The key questions the research report addresses include:

  • What is the size of the Millennial market and what are the different sub-segments?
  • What is the demographic make-up of the Millennial market?
  • What are the attitudes of Millennials about money and finance?
  • What are the current products and services used by the Millennial market?
  • How do Millennials prefer to make payments?
  • What delivery channels do Millennials use?
  • What is the Millennial segment attitude towards new financial services providers (fintech firms)?
  • What’s the best way to reach the Millennial segment?

Below are some highlights of the Digital Banking Report, The Millennial Mind.

All Millennials Aren’t Created Equal

The Millennial generation is the largest in history, with more spending power and technical acumen than any generation before it. The Millennial generation continues to grow as young immigrants expand its ranks at a faster rate than other generations. Because they grew up with digital technology and a phone in their hand, Millennials shop and make buying decisions differently.

But not all Millennials are alike.

The younger spectrum of the Millennial segment has greater financial provider attrition than older Millennials, which is not unusual since younger consumers are more transient and more demanding and unforgiving than other consumer segments. The younger Millennials are also more likely to chose mobile as opposed to using a desktop as a channel of interaction with their financial institution.

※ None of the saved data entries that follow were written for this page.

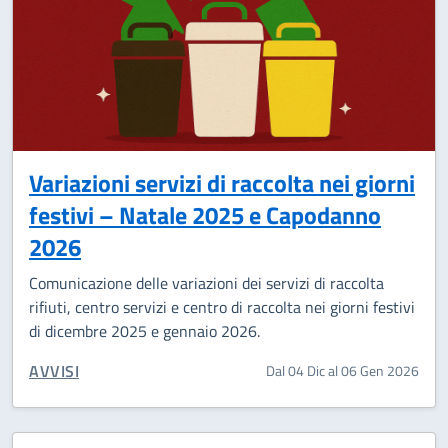
Variazioni servizi di raccolta nei giorni
festivi – Natale 2025 e Capodanno
2026
Comunicazione delle variazioni dei servizi di raccolta
rifiuti, centro servizi e centro di raccolta nei giorni festivi
di dicembre 2025 e gennaio 2026.
CATEGORIA CORRELATA:
AVVISI
Dal 04 Dic al 06 Gen 2026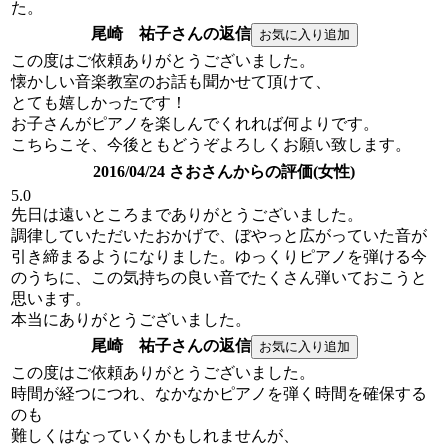
た。
尾崎 祐子さんの返信
この度はご依頼ありがとうございました。
懐かしい音楽教室のお話も聞かせて頂けて、
とても嬉しかったです！
お子さんがピアノを楽しんでくれれば何よりです。
こちらこそ、今後ともどうぞよろしくお願い致します。
2016/04/24 さおさんからの評価(女性)
5.0
先日は遠いところまでありがとうございました。
調律していただいたおかげで、ぼやっと広がっていた音が
引き締まるようになりました。ゆっくりピアノを弾ける今
のうちに、この気持ちの良い音でたくさん弾いておこうと
思います。
本当にありがとうございました。
尾崎 祐子さんの返信
この度はご依頼ありがとうございました。
時間が経つにつれ、なかなかピアノを弾く時間を確保する
のも
難しくはなっていくかもしれませんが、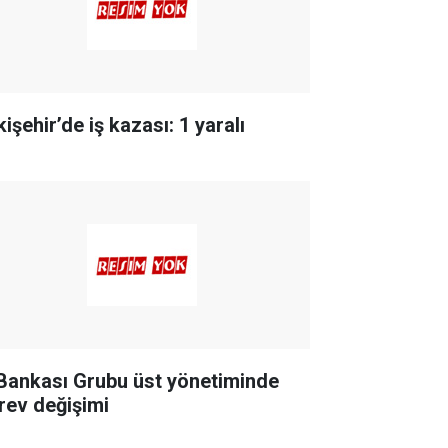
işehir’de iş kazası: 1 yaralı
 Bankası Grubu üst yönetiminde
rev değişimi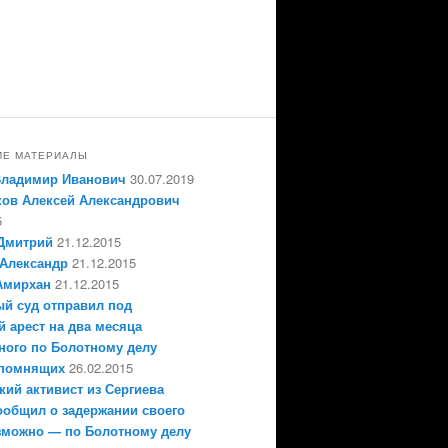
ИЕ МАТЕРИАЛЫ
Владимир Иванович
30.07.2019
ов Алексей Александрович
5
Дмитрий
21.12.2015
Александр
21.12.2015
Амирхан
21.12.2015
й суд отправил под
 арест на два месяца
ного по Болотному делу
епомнящих
26.02.2015
кий активист из Сергиева
ообщил о задержании своего
зможно — по Болотному делу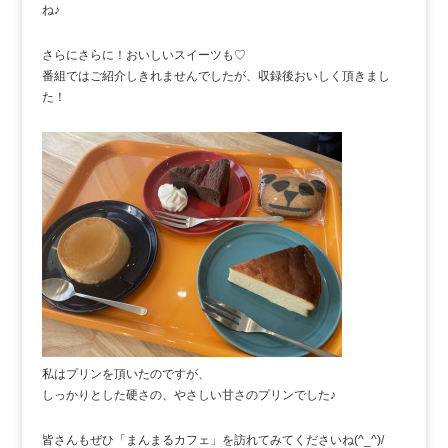
ね♪
さらにさらに！おいしいスイーツも♡
番組ではご紹介しきれませんでしたが、収録後おいしく頂きまし
た！
私はプリンを頂いたのですが、
しっかりとした硬さの、やさしい甘さのプリンでした♪
皆さんもぜひ「まんまるカフェ」を訪れてみてくださいね(^_^)/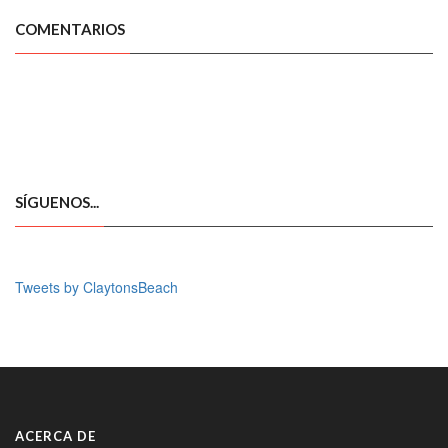
COMENTARIOS
SÍGUENOS...
Tweets by ClaytonsBeach
ACERCA DE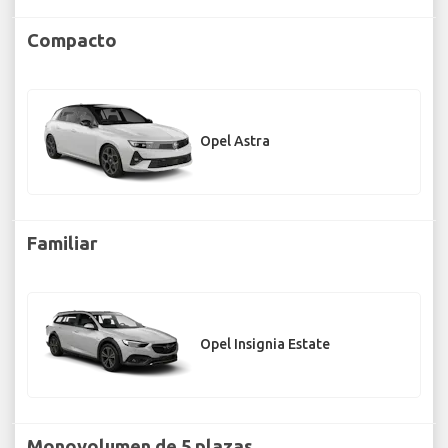
Compacto
Opel Astra
Familiar
Opel Insignia Estate
Monovolumen de 5 plazas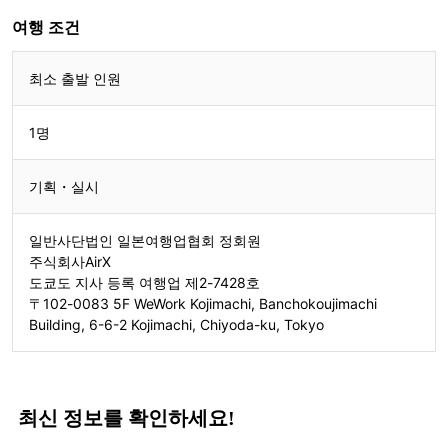
여행 조건
최소 출발 인원
1명
기획・실시
일반사단법인 일본여행업협회 정회원
주식회사AirX
도쿄도 지사 등록 여행업 제2-7428호
〒102-0083 5F WeWork Kojimachi, Banchokoujimachi
Building, 6-6-2 Kojimachi, Chiyoda-ku, Tokyo
최신 정보를 확인하세요!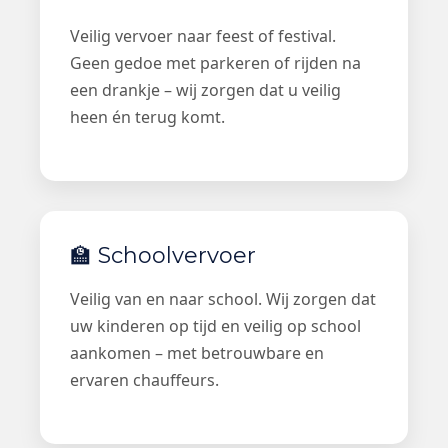
Veilig vervoer naar feest of festival.
Geen gedoe met parkeren of rijden na
een drankje – wij zorgen dat u veilig
heen én terug komt.
🏫 Schoolvervoer
Veilig van en naar school. Wij zorgen dat
uw kinderen op tijd en veilig op school
aankomen – met betrouwbare en
ervaren chauffeurs.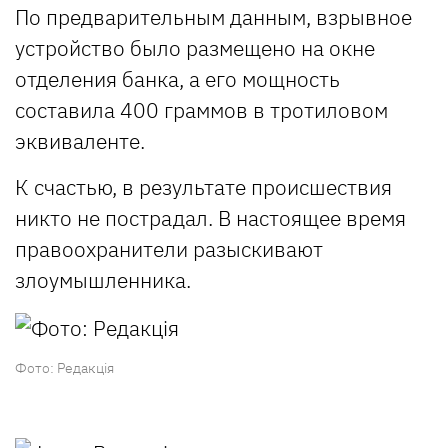
По предварительным данным, взрывное
устройство было размещено на окне
отделения банка, а его мощность
составила 400 граммов в тротиловом
эквиваленте.
К счастью, в результате происшествия
никто не пострадал. В настоящее время
правоохранители разыскивают
злоумышленника.
Фото: Редакція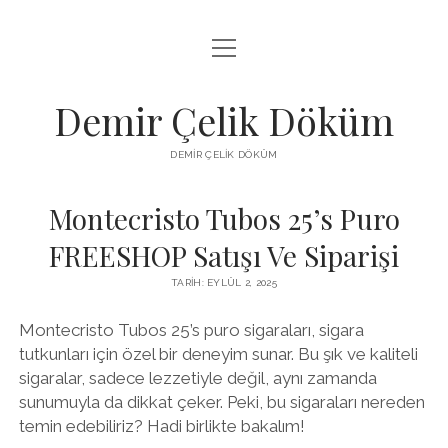
menüyü
LISTE
aç
SAYFA LISTESI
Demir Çelik Döküm
ŞIFRESIZ INSTAGRAM BEĞENI KASMA
DEMIR ÇELIK DÖKÜM
YOUTUBE YORUM ÇOĞALTMA HILESI PARASIZ
Montecristo Tubos 25’s Puro
FREESHOP Satışı Ve Siparişi
TARIH: EYLÜL 2, 2025
Montecristo Tubos 25’s puro sigaraları, sigara
tutkunları için özel bir deneyim sunar. Bu şık ve kaliteli
sigaralar, sadece lezzetiyle değil, aynı zamanda
sunumuyla da dikkat çeker. Peki, bu sigaraları nereden
temin edebiliriz? Hadi birlikte bakalım!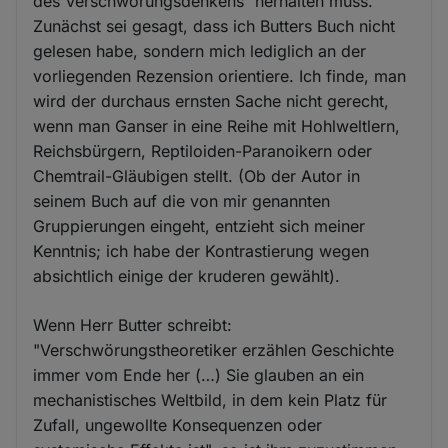
des Verschwörungsdenkens“ herhalten muss.
Zunächst sei gesagt, dass ich Butters Buch nicht
gelesen habe, sondern mich lediglich an der
vorliegenden Rezension orientiere. Ich finde, man
wird der durchaus ernsten Sache nicht gerecht,
wenn man Ganser in eine Reihe mit Hohlweltlern,
Reichsbürgern, Reptiloiden-Paranoikern oder
Chemtrail-Gläubigen stellt. (Ob der Autor in
seinem Buch auf die von mir genannten
Gruppierungen eingeht, entzieht sich meiner
Kenntnis; ich habe der Kontrastierung wegen
absichtlich einige der kruderen gewählt).
Wenn Herr Butter schreibt:
"Verschwörungstheoretiker erzählen Geschichte
immer vom Ende her (…) Sie glauben an ein
mechanistisches Weltbild, in dem kein Platz für
Zufall, ungewollte Konsequenzen oder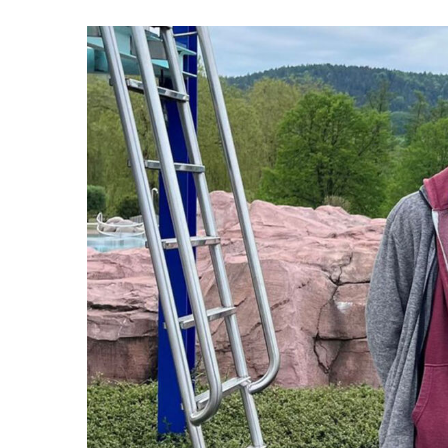
Zeige
grösseres
Bild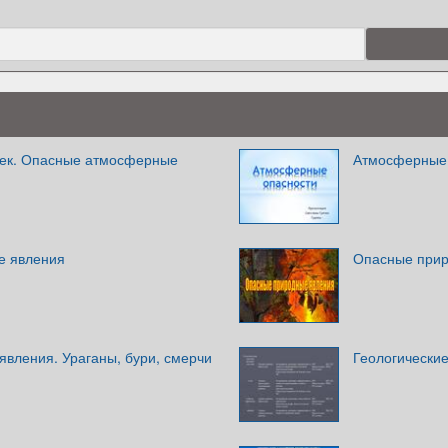
век. Опасные атмосферные
Атмосферные 
е явления
Опасные прир
явления. Ураганы, бури, смерчи
Геологически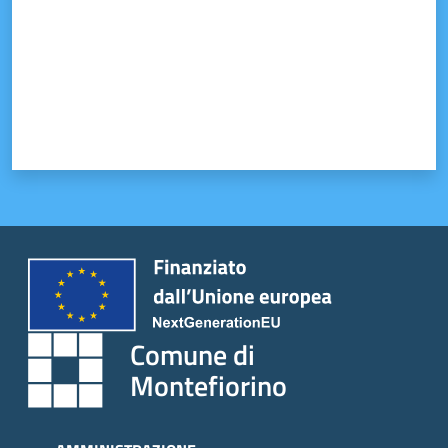
Comune di
Montefiorino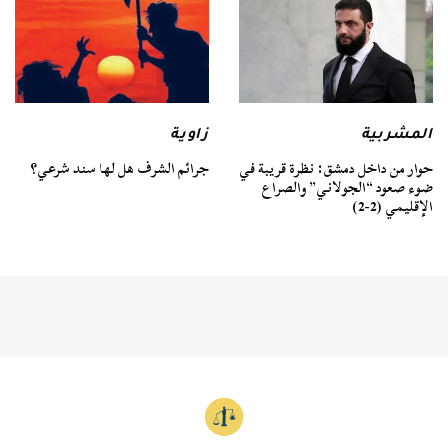
المشربية
زاوية
حوار من داخل دمشق: نظرة قريبة في
جرائم الشرف هل لها سند شرعي؟
ضوء صعود “الجولاني” والصراع
الإقليمي (2-2)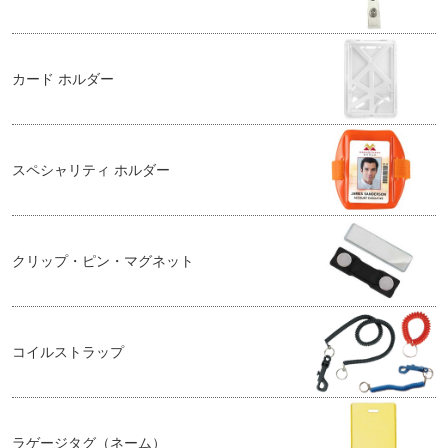
カード ホルダー
スペシャリティ ホルダー
クリップ・ピン・マグネット
コイルストラップ
ラゲージタグ（ネーム）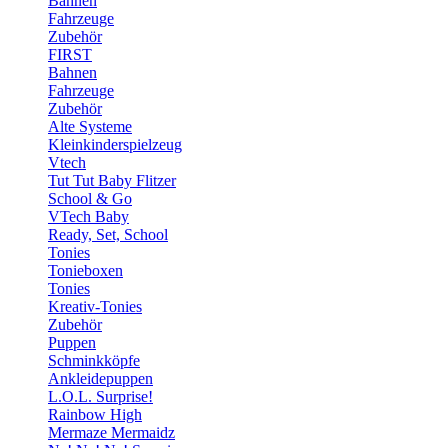
Bahnen
Fahrzeuge
Zubehör
FIRST
Bahnen
Fahrzeuge
Zubehör
Alte Systeme
Kleinkinderspielzeug
Vtech
Tut Tut Baby Flitzer
School & Go
VTech Baby
Ready, Set, School
Tonies
Tonieboxen
Tonies
Kreativ-Tonies
Zubehör
Puppen
Schminkköpfe
Ankleidepuppen
L.O.L. Surprise!
Rainbow High
Mermaze Mermaidz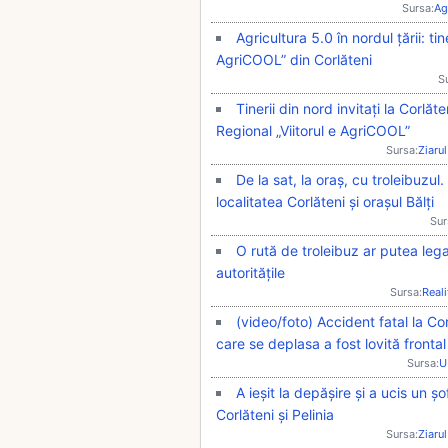
Sursa:
Ag
Agricultura 5.0 în nordul țării: tine
AgriCOOL” din Corlăteni
S
Tinerii din nord invitați la Corlă
Regional „Viitorul e AgriCOOL”
Sursa:
Ziarul
De la sat, la oraș, cu troleibuzul
localitatea Corlăteni și orașul Bălți
Sur
O rută de troleibuz ar putea lega
autoritățile
Sursa:
Real
(video/foto) Accident fatal la C
care se deplasa a fost lovită front
Sursa:
U
A ieșit la depășire și a ucis un 
Corlăteni și Pelinia
Sursa:
Ziarul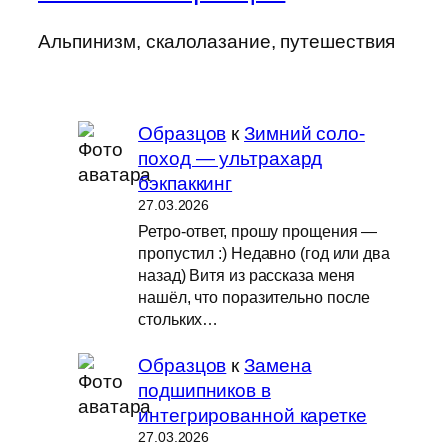
Альпинизм, скалолазание, путешествия
Образцов
к
Зимний соло-
поход — ультрахард
бэкпаккинг
27.03.2026
Ретро-ответ, прошу прощения —
пропустил :) Недавно (год или два
назад) Витя из рассказа меня
нашёл, что поразительно после
стольких…
Образцов
к
Замена
подшипников в
интегрированной каретке
27.03.2026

more_than_68_of_millennials_bank_on_desktop_mobile_most_frequently

Young Millennials (age 18-21) and Mature Millennials (age 26-30) are the most open to non-traditional modes of payment. Specifically, Mature Millennials are more likely to use mobile wallet and mobile money, while Young Millennials prefer peer to-peer payment platforms such as Venmo and alternative payment providers such as Paypal.

Financial Behavior of Millennials

As Millennials take on increasingly complex financial lives, the ways in which they interact with their banking providers will change as well. Most financial needs/behaviors are driven by the stage of life that a consumer is currently in. The financial needs of a Millennial that is 29 years old are not significantly different than those of a Baby Boomer when they were 29 years old.

Both Millennials and Baby Boomers were/are concerned with accumulation — first home, borrowing for big ticket items, starting to save for the future, and convenience in every day transacting to assist with hectic schedules of work, new families, and busy social lives. The real differences between the Millennial age 29 and a Boomer at age 29 is the communication (both tone, frequency, and media), and the technologies used to meet the consumer’s financial needs.

millennials_and_their_money

Perhaps surprisingly, according to Gallup, Millennials have a higher share of wallet with their primary bank than any other generation. And when banks or credit unions engage Millennials, they gain a boost in wallet share of as much as 25% or more.

Financial marketers who believe that Millennials’ assets are too low to invest in dialogue are relying on a faulty assertion. While many Millennials are struggling with student debt and may be delaying major purchases or life decisions, the truth is that millennials have a lot to offer financially.